Learning Data Augmentation Strategies for Object Detection
Much research on object detection focuses on building better model architectures and detection algorithms. Changing the model architecture, however, comes at the cost of adding more complexity to inference, making models slower. Data augmentation, on the other hand, doesn't add any inference complexity, but is insufficiently studied in object detection for two reasons. First it is more difficult to design plausible augmentation strategies for object detection than for classification, because one must handle the complexity of bounding boxes if geometric transformations are applied. Secondly, data augmentation attracts less research attention perhaps because it is believed to add less value and to transfer poorly compared to advances in network architectures.

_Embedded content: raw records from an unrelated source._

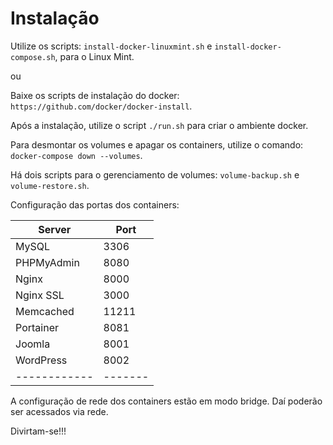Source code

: # Instalação

Utilize os scripts: `install-docker-linuxmint.sh` e `install-docker-compose.sh`, para o Linux Mint.

ou

Baixe os scripts de instalação do docker: `https://github.com/docker/docker-install`.

Após a instalação, utilize o script `./run.sh` para criar o ambiente docker.

Para desmontar os volumes e apagar os containers, utilize o comando: `docker-compose down --volumes`.

Há dois scripts para o gerenciamento de volumes: `volume-backup.sh` e `volume-restore.sh`.

Configuração das portas dos containers:


| Server     | Port  |
|------------|-------|
| MySQL      | 3306  |
| PHPMyAdmin | 8080  |
| Nginx      | 8000  |
| Nginx SSL  | 3000  |
| Memcached  | 11211 |
| Portainer  | 8081  |
| Joomla     | 8001  |
| WordPress  | 8002  |
|------------|-------|


A configuração de rede dos containers estão em modo bridge.
Daí poderão ser acessados via rede.

Divirtam-se!!!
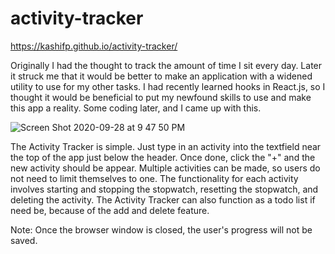 # activity-tracker

https://kashifp.github.io/activity-tracker/

Originally I had the thought to track the amount of time I sit every day. Later it struck me that it would be better to make an application with a widened
utility to use for my other tasks. I had recently learned hooks in React.js, so I thought it would be beneficial to put my newfound skills to use and make
this app a reality. Some coding later, and I came up with this.

![Screen Shot 2020-09-28 at 9 47 50 PM](https://user-images.githubusercontent.com/56524239/95283432-ce22ca80-0829-11eb-9499-bc5ae62ce3fc.png)

The Activity Tracker is simple. Just type in an activity into the textfield near the top of the app just below the header. Once done, click the "+" and
the new activity should be appear. Multiple activities can be made, so users do not need to limit themselves to one. The functionality for each activity
involves starting and stopping the stopwatch, resetting the stopwatch, and deleting the activity. The Activity Tracker can also function as a todo list if
need be, because of the add and delete feature. 

Note: Once the browser window is closed, the user's progress will not be saved. 
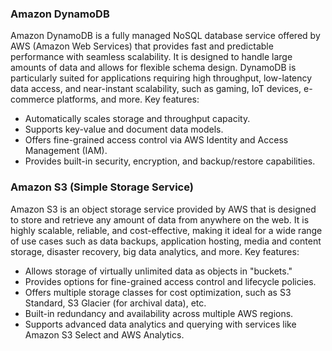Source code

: ### **Amazon DynamoDB**
Amazon DynamoDB is a fully managed NoSQL database service offered by AWS (Amazon Web Services) that provides fast and predictable performance with seamless scalability. It is designed to handle large amounts of data and allows for flexible schema design. DynamoDB is particularly suited for applications requiring high throughput, low-latency data access, and near-instant scalability, such as gaming, IoT devices, e-commerce platforms, and more.
Key features:
- Automatically scales storage and throughput capacity.
- Supports key-value and document data models.
- Offers fine-grained access control via AWS Identity and Access Management (IAM).
- Provides built-in security, encryption, and backup/restore capabilities.

### **Amazon S3 (Simple Storage Service)**
Amazon S3 is an object storage service provided by AWS that is designed to store and retrieve any amount of data from anywhere on the web. It is highly scalable, reliable, and cost-effective, making it ideal for a wide range of use cases such as data backups, application hosting, media and content storage, disaster recovery, big data analytics, and more.
Key features:
- Allows storage of virtually unlimited data as objects in "buckets."
- Provides options for fine-grained access control and lifecycle policies.
- Offers multiple storage classes for cost optimization, such as S3 Standard, S3 Glacier (for archival data), etc.
- Built-in redundancy and availability across multiple AWS regions.
- Supports advanced data analytics and querying with services like Amazon S3 Select and AWS Analytics.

This paper serves two main purposes. First, we propose to use AutoAugment to design better data augmentation strategies for object detection because it can address the difficulty of designing them. Second, we use the method to assess the value of data augmentation in object detection and compare it against the value of architectures. Our investigation into data augmentation for object detection identifies two surprising results. First, by changing the data augmentation strategy to our method, AutoAugment for detection, we can improve RetinaNet with a ResNet-50 backbone from 36.7 to 39.0 mAP on COCO, a difference of +2.3mAP. This gain exceeds the gain achieved by switching the backbone from ResNet-50 to ResNet-101 (+2.1mAP), which incurs additional training and inference costs. The second surprising finding is that our strategies found on the COCO dataset transfer well to the PASCAL dataset to improve accuracy by +2.7mAP. These results together with our systematic studies of data augmentation call into question previous assumptions about the role and transferability of architectures versus data augmentation. In particular, changing the augmentation may lead to performance gains that are equally transferable as changing the underlying architecture."